Figure 3. In Windows 7, you can use the User Account Control Settings dialog box to set up UAC as you see fit.


2.
Use the slider to choose one of the following four UAC settings:

  • Always Notify— This is the top level, and it works much like UAC in Windows Vista in that you’re prompted for elevation when you change Windows settings, and when programs try to change settings and install software.

  • Default— This is the second highest level, and it prompts you for elevation only when programs try to change settings and install software. This level uses secure desktop mode to display the UAC dialog box.

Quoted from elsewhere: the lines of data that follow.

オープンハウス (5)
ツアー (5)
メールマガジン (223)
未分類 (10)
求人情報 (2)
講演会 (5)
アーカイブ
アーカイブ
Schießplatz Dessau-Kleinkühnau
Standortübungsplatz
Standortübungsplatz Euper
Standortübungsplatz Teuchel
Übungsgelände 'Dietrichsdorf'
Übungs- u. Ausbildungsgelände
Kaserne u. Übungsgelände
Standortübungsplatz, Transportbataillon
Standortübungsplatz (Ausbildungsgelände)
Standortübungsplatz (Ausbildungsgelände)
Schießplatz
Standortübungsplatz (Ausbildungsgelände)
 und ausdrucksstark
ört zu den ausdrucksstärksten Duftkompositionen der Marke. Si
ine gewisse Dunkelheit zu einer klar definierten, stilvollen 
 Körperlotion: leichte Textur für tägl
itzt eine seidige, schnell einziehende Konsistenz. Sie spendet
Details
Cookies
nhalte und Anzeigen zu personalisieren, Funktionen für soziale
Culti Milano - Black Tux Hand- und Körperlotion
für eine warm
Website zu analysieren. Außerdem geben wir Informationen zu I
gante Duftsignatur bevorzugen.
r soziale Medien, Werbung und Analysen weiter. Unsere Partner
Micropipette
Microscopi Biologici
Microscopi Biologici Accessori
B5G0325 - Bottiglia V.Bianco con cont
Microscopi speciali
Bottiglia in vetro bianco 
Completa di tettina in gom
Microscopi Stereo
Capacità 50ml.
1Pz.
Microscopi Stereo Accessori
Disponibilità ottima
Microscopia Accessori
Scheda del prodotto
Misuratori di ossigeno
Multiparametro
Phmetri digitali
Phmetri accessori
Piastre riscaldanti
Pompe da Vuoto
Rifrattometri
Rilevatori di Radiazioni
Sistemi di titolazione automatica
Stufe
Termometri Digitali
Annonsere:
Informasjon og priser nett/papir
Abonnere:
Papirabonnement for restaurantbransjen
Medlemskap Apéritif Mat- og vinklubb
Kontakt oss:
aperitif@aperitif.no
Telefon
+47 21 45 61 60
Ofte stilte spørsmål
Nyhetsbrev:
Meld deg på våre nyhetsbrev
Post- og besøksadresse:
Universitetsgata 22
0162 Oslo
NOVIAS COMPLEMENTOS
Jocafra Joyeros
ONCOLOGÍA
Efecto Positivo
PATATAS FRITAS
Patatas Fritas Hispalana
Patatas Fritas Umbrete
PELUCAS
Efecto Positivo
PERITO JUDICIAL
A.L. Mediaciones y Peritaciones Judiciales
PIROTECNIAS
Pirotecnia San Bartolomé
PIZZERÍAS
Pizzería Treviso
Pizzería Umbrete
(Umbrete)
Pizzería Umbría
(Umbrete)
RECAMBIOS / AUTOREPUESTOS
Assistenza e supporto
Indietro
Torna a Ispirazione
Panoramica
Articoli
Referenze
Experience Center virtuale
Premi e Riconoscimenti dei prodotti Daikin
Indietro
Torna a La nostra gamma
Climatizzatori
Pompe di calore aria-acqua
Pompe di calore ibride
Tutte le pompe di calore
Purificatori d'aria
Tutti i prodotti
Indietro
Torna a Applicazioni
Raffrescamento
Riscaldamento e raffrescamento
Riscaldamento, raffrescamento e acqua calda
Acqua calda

  • No Secure Desktop— This is the second lowest level, and it’s the same as the Default level (that is, it only prompts you for elevation when programs try to change settings and install software), but this level doesn’t use secure desktop mode when displaying the UAC dialog box.

  • Never Notify— This is the bottom level, and it turns off UAC. Of course you, as a responsible PC user, would never select this setting, right? I figured as much.

3.
Click OK. The User Account Control dialog box appears.

4.
Enter your UAC credentials to put the new setting into effect.